Queen Elizabeth II has probably received more animals than any other monarch, as our map shows. But she never keeps them at home, passing them on to zoos. The Tower of London zoo was closed by the Duke of Wellington in 1831, which is probably just as well: unhappier animals included the ostriches who were fed iron nails, and the lions and tigers who managed to slip their cages and eat each other. James I once borrowed a lion to show off his mastiffs: they savaged the poor beast in the park. On another occasion, an American Indian was exhibited alongside storks and a beaver.

Ming dynasty

Britain's first panda was Ming, who arrived in 1938, but she liked to keep a low profile, and never achieved celebrity status. The first star panda was Chi Chi, who came in 1958 and stayed until her death 14 years later.
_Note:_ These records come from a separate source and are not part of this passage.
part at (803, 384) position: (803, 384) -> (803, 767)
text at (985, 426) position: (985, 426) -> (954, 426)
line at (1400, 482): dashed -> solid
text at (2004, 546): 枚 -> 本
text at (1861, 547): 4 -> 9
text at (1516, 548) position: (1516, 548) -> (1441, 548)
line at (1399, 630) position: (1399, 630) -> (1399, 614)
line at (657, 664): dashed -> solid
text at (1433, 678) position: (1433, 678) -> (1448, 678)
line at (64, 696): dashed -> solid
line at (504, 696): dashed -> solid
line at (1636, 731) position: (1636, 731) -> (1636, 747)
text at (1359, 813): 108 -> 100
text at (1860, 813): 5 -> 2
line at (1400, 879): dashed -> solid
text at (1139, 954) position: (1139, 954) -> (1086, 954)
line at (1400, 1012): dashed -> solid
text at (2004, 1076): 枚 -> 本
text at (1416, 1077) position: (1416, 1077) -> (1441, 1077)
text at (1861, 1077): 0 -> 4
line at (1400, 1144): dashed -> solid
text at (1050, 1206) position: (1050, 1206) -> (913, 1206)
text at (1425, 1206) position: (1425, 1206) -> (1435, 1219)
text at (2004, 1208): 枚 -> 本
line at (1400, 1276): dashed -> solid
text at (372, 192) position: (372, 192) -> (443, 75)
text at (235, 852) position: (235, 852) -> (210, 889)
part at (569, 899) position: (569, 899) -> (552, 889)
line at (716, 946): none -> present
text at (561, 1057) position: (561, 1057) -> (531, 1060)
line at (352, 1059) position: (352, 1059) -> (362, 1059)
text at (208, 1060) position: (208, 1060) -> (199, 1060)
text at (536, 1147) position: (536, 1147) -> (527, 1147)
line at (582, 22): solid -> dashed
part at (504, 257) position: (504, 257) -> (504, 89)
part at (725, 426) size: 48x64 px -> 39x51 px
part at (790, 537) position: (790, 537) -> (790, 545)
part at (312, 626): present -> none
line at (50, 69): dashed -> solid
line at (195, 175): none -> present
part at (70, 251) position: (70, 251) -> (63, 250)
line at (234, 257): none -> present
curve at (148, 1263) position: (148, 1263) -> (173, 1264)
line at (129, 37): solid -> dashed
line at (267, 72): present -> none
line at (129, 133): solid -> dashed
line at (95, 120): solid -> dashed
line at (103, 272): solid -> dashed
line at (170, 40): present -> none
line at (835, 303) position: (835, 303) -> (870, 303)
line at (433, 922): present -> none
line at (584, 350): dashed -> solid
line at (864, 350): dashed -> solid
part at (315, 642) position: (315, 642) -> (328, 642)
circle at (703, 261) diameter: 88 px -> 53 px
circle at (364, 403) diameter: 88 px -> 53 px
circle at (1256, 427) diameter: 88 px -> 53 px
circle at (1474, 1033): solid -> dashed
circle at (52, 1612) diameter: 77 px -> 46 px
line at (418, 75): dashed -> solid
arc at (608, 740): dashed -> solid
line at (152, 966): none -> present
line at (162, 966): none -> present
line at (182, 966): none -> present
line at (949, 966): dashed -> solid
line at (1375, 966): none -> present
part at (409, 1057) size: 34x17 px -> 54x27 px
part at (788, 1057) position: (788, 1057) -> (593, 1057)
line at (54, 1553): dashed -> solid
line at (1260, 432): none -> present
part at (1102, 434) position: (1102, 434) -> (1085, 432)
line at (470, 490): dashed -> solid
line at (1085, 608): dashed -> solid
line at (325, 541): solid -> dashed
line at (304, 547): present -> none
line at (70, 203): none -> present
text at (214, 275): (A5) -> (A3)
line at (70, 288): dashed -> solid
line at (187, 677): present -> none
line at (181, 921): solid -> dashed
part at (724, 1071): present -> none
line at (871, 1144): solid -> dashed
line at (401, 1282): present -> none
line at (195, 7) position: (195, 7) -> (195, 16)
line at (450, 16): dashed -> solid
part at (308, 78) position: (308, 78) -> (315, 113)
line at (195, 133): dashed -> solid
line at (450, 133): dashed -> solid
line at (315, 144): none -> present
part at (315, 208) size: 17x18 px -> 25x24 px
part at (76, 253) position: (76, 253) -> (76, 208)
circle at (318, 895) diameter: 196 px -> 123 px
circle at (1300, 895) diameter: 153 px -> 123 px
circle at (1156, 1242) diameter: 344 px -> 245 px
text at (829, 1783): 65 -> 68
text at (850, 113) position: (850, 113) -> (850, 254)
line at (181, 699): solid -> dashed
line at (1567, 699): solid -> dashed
Initially, she was scheduled to stay only three weeks, but such was her popularity that she was bought for £12,000. Peter Scott used Chi Chi for his well-known WWF logo. Attempts to mate her with Moscow Zoo's An An came to nothing, and she died childless in 1972.

Panda-ing to the masses

Pandas are now big business. Although China's gesture represents an improvement in relations, some say the deal is all about money. Far from being a "loan", the bears are actually being rented for £600,000 a year. The zoo plans to recoup the money by charging £12,000 a pop for corporate visits. The pandas are also expected to increase visitor numbers by 70 per cent. Not that anyone should expect too much excitement: pandas sleep for ten hours a day and spend the rest of the time eating. Oh, and they defecate up to 40 times a day. Still, they are probably more fun to watch than most diplomats.